- _What you need to do_
Below are entries; repeat exactly, and nothing else, the lines from the one holding "sø DA20 C/D热释光/光释光考古和地质年代测定系统是Risø" through the one holding "-1935), vive actualmente", inclusive. Leave the pictures out.

╔══

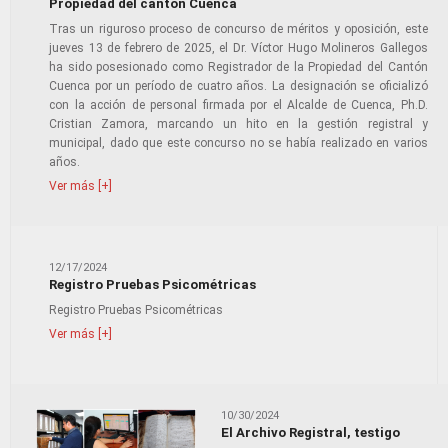
Propiedad del cantón Cuenca
Tras un riguroso proceso de concurso de méritos y oposición, este
jueves 13 de febrero de 2025, el Dr. Víctor Hugo Molineros Gallegos
ha sido posesionado como Registrador de la Propiedad del Cantón
Cuenca por un período de cuatro años. La designación se oficializó
con la acción de personal firmada por el Alcalde de Cuenca, Ph.D.
Cristian Zamora, marcando un hito en la gestión registral y
municipal, dado que este concurso no se había realizado en varios
años.
Ver más [+]
12/17/2024
Registro Pruebas Psicométricas
Registro Pruebas Psicométricas
Ver más [+]
10/30/2024
El Archivo Registral, testigo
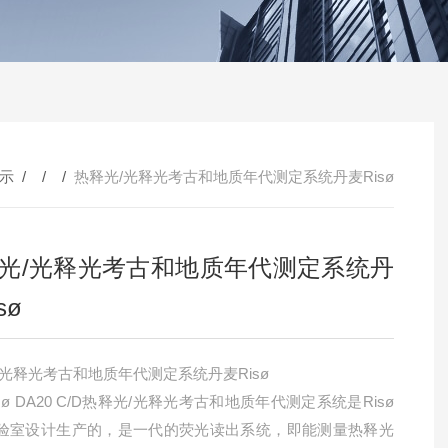
示
/ / /
热释光/光释光考古和地质年代测定系统丹麦Risø
光/光释光考古和地质年代测定系统丹
sø
/光释光考古和地质年代测定系统丹麦Risø
sø DA20 C/D热释光/光释光考古和地质年代测定系统是Risø
验室设计生产的，是一代的荧光读出系统，即能测量热释光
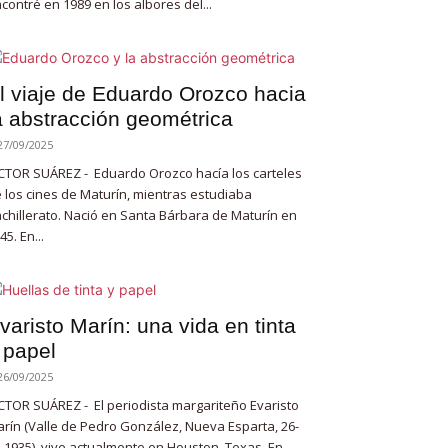
contré en 1989 en los albores del...
l viaje de Eduardo Orozco hacia
a abstracción geométrica
27/09/2025
CTOR SUÁREZ - Eduardo Orozco hacía los carteles
 los cines de Maturín, mientras estudiaba
chillerato. Nació en Santa Bárbara de Maturín en
45. En...
varisto Marín: una vida en tinta
 papel
26/09/2025
CTOR SUÁREZ - El periodista margariteño Evaristo
rín (Valle de Pedro González, Nueva Esparta, 26-
-1935), vive actualmente en Houston, Texas. En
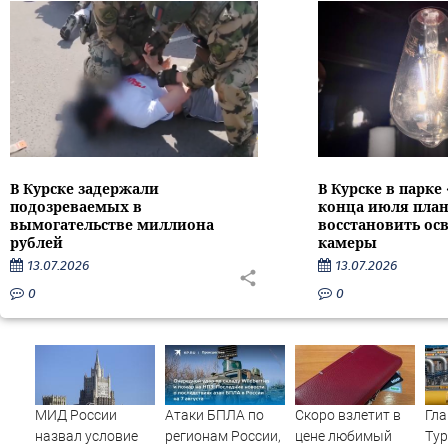
В Курске задержали
В Курске в парке
подозреваемых в
конца июля пла
вымогательстве миллиона
восстановить ос
рублей
камеры
13.07.2026
13.07.2026
0
0
МИД России
Атаки БПЛА по
Скоро взлетит в
Гла
назвал условие
регионам России,
цене любимый
Тур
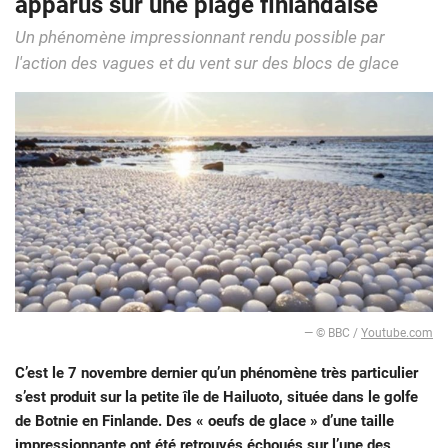
apparus sur une plage finlandaise
Un phénomène impressionnant rendu possible par
l'action des vagues et du vent sur des blocs de glace
— © BBC /
Youtube.com
C’est le 7 novembre dernier qu’un phénomène très particulier
s’est produit sur la petite île de Hailuoto, située dans le golfe
de Botnie en Finlande. Des « oeufs de glace » d’une taille
impressionnante ont été retrouvés échoués sur l’une des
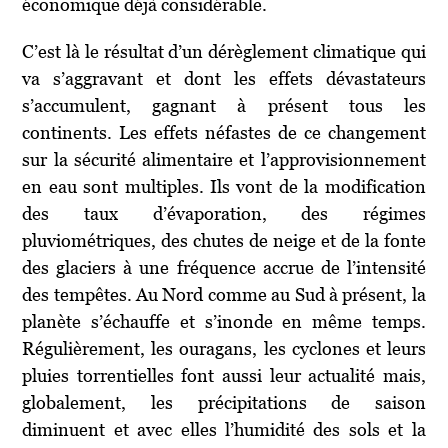
économique déjà considérable.
C’est là le résultat d’un dérèglement climatique qui
va s’aggravant et dont les effets dévastateurs
s’accumulent, gagnant à présent tous les
continents. Les effets néfastes de ce changement
sur la sécurité alimentaire et l’approvisionnement
en eau sont multiples. Ils vont de la modification
des taux d’évaporation, des régimes
pluviométriques, des chutes de neige et de la fonte
des glaciers à une fréquence accrue de l’intensité
des tempêtes. Au Nord comme au Sud à présent, la
planète s’échauffe et s’inonde en même temps.
Régulièrement, les ouragans, les cyclones et leurs
pluies torrentielles font aussi leur actualité mais,
globalement, les précipitations de saison
diminuent et avec elles l’humidité des sols et la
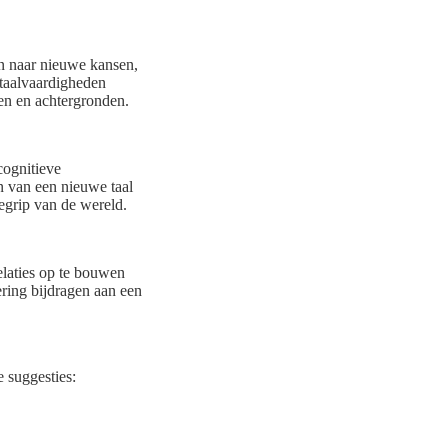
n naar nieuwe kansen,
 taalvaardigheden
ren en achtergronden.
cognitieve
n van een nieuwe taal
egrip van de wereld.
relaties op te bouwen
ring bijdragen aan een
e suggesties:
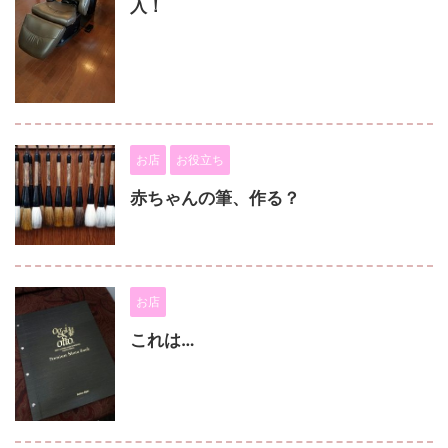
入！
お店
お役立ち
赤ちゃんの筆、作る？
お店
これは…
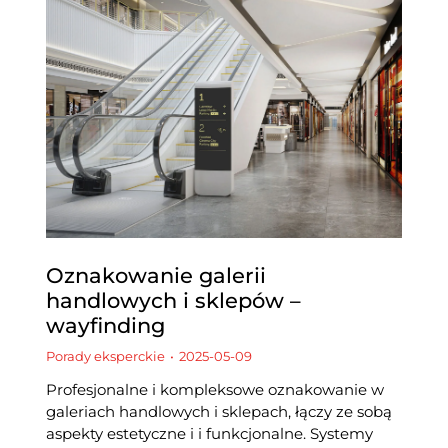
Oznakowanie galerii
handlowych i sklepów –
wayfinding
Porady eksperckie
2025-05-09
Profesjonalne i kompleksowe oznakowanie w
galeriach handlowych i sklepach, łączy ze sobą
aspekty estetyczne i i funkcjonalne. Systemy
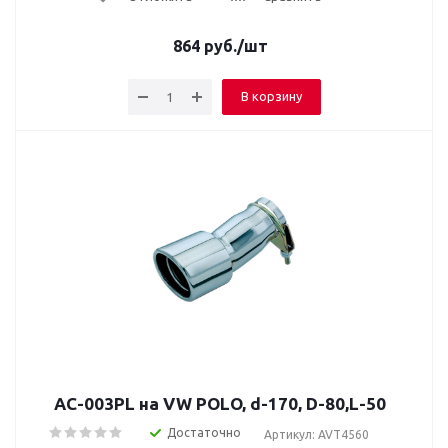
864
руб.
/шт
В корзину
AC-003PL на VW POLO, d-170, D-80,L-50
Достаточно
Артикул: AVT4560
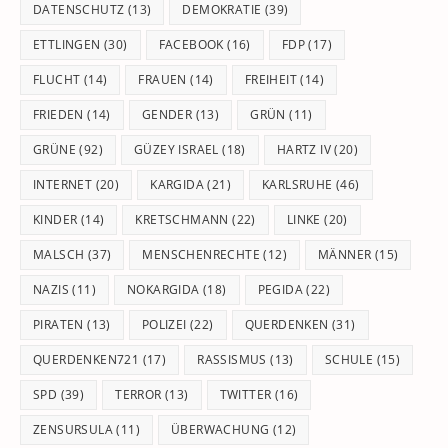
DATENSCHUTZ
(13)
DEMOKRATIE
(39)
ETTLINGEN
(30)
FACEBOOK
(16)
FDP
(17)
FLUCHT
(14)
FRAUEN
(14)
FREIHEIT
(14)
FRIEDEN
(14)
GENDER
(13)
GRÜN
(11)
GRÜNE
(92)
GÜZEY ISRAEL
(18)
HARTZ IV
(20)
INTERNET
(20)
KARGIDA
(21)
KARLSRUHE
(46)
KINDER
(14)
KRETSCHMANN
(22)
LINKE
(20)
MALSCH
(37)
MENSCHENRECHTE
(12)
MÄNNER
(15)
NAZIS
(11)
NOKARGIDA
(18)
PEGIDA
(22)
PIRATEN
(13)
POLIZEI
(22)
QUERDENKEN
(31)
QUERDENKEN721
(17)
RASSISMUS
(13)
SCHULE
(15)
SPD
(39)
TERROR
(13)
TWITTER
(16)
ZENSURSULA
(11)
ÜBERWACHUNG
(12)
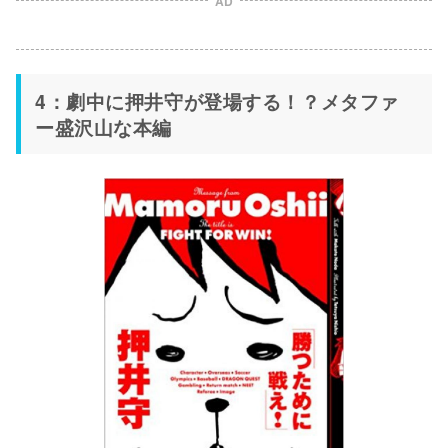
AD
4：劇中に押井守が登場する！？メタファ
ー盛沢山な本編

╚══

- _Response to the exercise_
sø DA20 C/D热释光/光释光考古和地质年代测定系统是Risø
验室设计生产的，是一代的荧光读出系统，即能测量热释光
contré en 1989 en los albores del...
l viaje de Eduardo Orozco hacia
a abstracción geométrica
27/09/2025
CTOR SUÁREZ - Eduardo Orozco hacía los carteles
 los cines de Maturín, mientras estudiaba
chillerato. Nació en Santa Bárbara de Maturín en
45. En...
varisto Marín: una vida en tinta
 papel
26/09/2025
CTOR SUÁREZ - El periodista margariteño Evaristo
rín (Valle de Pedro González, Nueva Esparta, 26-
-1935), vive actualmente en Houston, Texas. En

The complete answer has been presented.